**Instructions for the task**
Below are some records; copy them word for word and drop the pictures.

[Collected data]
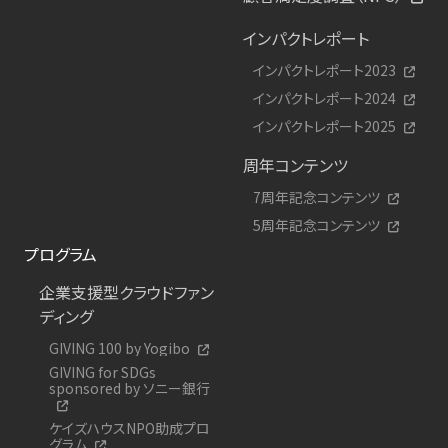
インパクトレポート
インパクトレポート2023
インパクトレポート2024
インパクトレポート2025
周年コンテンツ
7周年記念コンテンツ
5周年記念コンテンツ
プログラム
企業支援型クラウドファン
ディング
GIVING 100 by Yogibo
GIVING for SDGs
sponsored by ソニー銀行
ケイズハウスNPO助成プロ
グラム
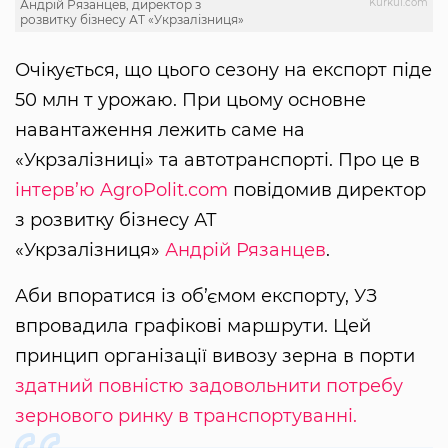
Kurkul.com
Андрій Рязанцев, директор з
розвитку бізнесу АТ «Укрзалізниця»
Очікується, що цього сезону на експорт піде
50 млн т урожаю. При цьому основне
навантаження лежить саме на
«Укрзалізниці» та автотранспорті. Про це в
інтерв’ю AgroPolit.com
повідомив директор
з розвитку бізнесу АТ
«Укрзалізниця»
Андрій Рязанцев
.
Аби впоратися із об’ємом експорту, УЗ
впровадила графікові маршрути. Цей
принцип організації вивозу зерна в порти
здатний повністю задовольнити потребу
зернового ринку в транспортуванні.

**Response**
インパクトレポート
インパクトレポート2023
インパクトレポート2024
インパクトレポート2025
周年コンテンツ
7周年記念コンテンツ
5周年記念コンテンツ
プログラム
企業支援型クラウドファン
ディング
GIVING 100 by Yogibo
GIVING for SDGs
sponsored by ソニー銀行
ケイズハウスNPO助成プロ
グラム
Kurkul.com
Андрій Рязанцев, директор з
розвитку бізнесу АТ «Укрзалізниця»
Очікується, що цього сезону на експорт піде
50 млн т урожаю. При цьому основне
навантаження лежить саме на
«Укрзалізниці» та автотранспорті. Про це в
інтерв’ю AgroPolit.com
повідомив директор
з розвитку бізнесу АТ
«Укрзалізниця»
Андрій Рязанцев
.
Аби впоратися із об’ємом експорту, УЗ
впровадила графікові маршрути. Цей
принцип організації вивозу зерна в порти
здатний повністю задовольнити потребу
зернового ринку в транспортуванні.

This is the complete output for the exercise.